Wednesday, June 7, 2017

Nate Burleson Thinks With his Brain.

I'm becoming a big Nate Burleson fan.  This voice in the wilderness seems impressed by the C U R R E N T Browns regime and their moves, as opposed to P R E V I O U S regimes and T H E I R moves, along with the C U R R E N T roster DO YOU U N D E R S T A N D?

Nate was a wide receiver (and kick rerurner).  You could say he knows a thing or two about wide receivers, quarterbacks, and defensive backs, even if you give him zero credit for anything else...ok?

Nate is doubling down on his "look out for the Browns" statements from a couple weeks ago.  No doubt some of his colleagues are trying to size him up for a straight jacket,  but he's really more rational than they are.

Remember this:  Reality is reality.  It has nothing to do with politics, numbers, emotions, or peer pressure.  If you don't see what Nate and I see, you are a sheep.  You are not objective.  You are not even thinking.  Meahh!  Bahh!

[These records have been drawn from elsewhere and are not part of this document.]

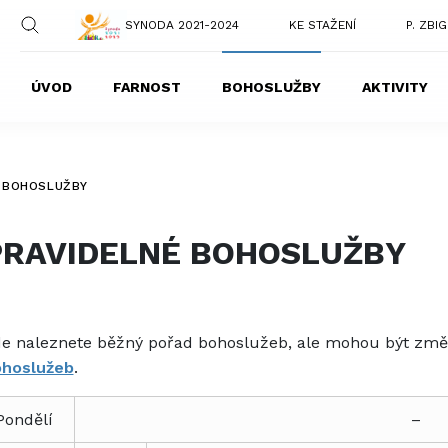
SYNODA 2021-2024
KE STAŽENÍ
P. ZBI
ÚVOD
FARNOST
BOHOSLUŽBY
AKTIVITY
É BOHOSLUŽBY
PRAVIDELNÉ BOHOSLUŽBY
e naleznete běžný pořad bohoslužeb, ale mohou být změ
hoslužeb
.
Pondělí
–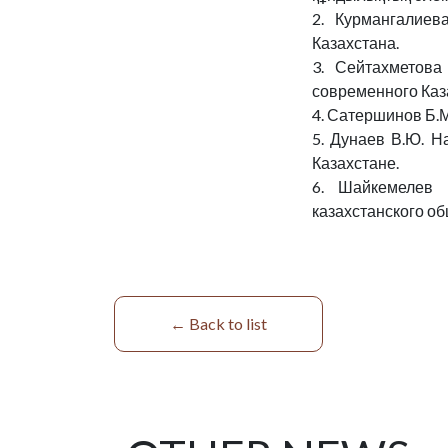
2. Курмангалиев
Казахстана.
3. Сейтахметова
современного Каза
4. Сатершинов Б.
5. Дунаев В.Ю. Н
Казахстане.
6. Шайкемелев 
казахстанского об
← Back to list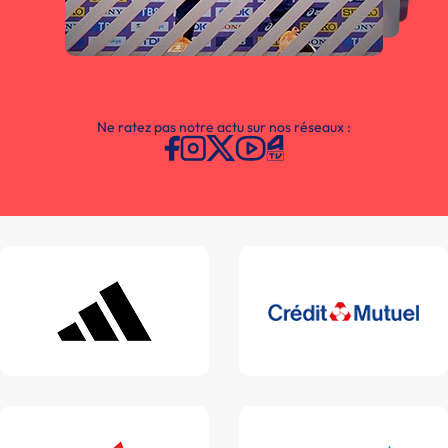
Ne ratez pas notre actu sur nos réseaux :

Nate focused on DeShone Kizer this time.  Burleson points out that consensus gave him the most upside of any quarterback in this draft class.

Nate Burleson as a player was not a deep threat.  He was a number two.  That means he can't be stuck on arm strength, and insinctively likes guys who can spread the ball around, and are accurate, and (especially) are intelligent.

Nate really seems to believe in DeShone Kizer.

More importantly, Nate sees the obvious: If you think this team is still "several years" away from relevancy, you're ignoring a whole ton of talent, and some very good coaching.  
Expecting them to overtake the Steelers in 2017 is overly optimistic, but picking them last in the AFC North is thoughtless reflex.

Translating english to english: If I say I wouldn't be surprised if it rains tomorrow, I mean that rain would not surprise me.  It also wouldn't surprise me if it didn't rain.  Nobody predicted to Adam Shefter that Osweiler would start game one.

The player in question clearly thought Osweiler was looking good, but might have simply meant that it was a close race between Kessler and him.

In the same article, Hue Jackson is quoted for the hundredth time citing ACCURACY and avoiding turnovers as his priorities for a quarterback, and these favor Kessler.

Niether quarterback is being attacked in OTAs, so nobody should be surprised that Osweiler looks good.  In real games last season, Cody Kessler responded well to pressure.  Osweiler did not.

I have every confidence that he'll have improved over the offseason, and he returns to a similar system to Kubiak's, but people are getting stupid with all this wishful thinking and Kessler-hate.

Bill Polian might be right about Sashi Brown not doing everything he could to win games last season.  I guess you could call it tanking.

Good for him.  He got Myles Garrett out of it.

He's clearly going for it this season.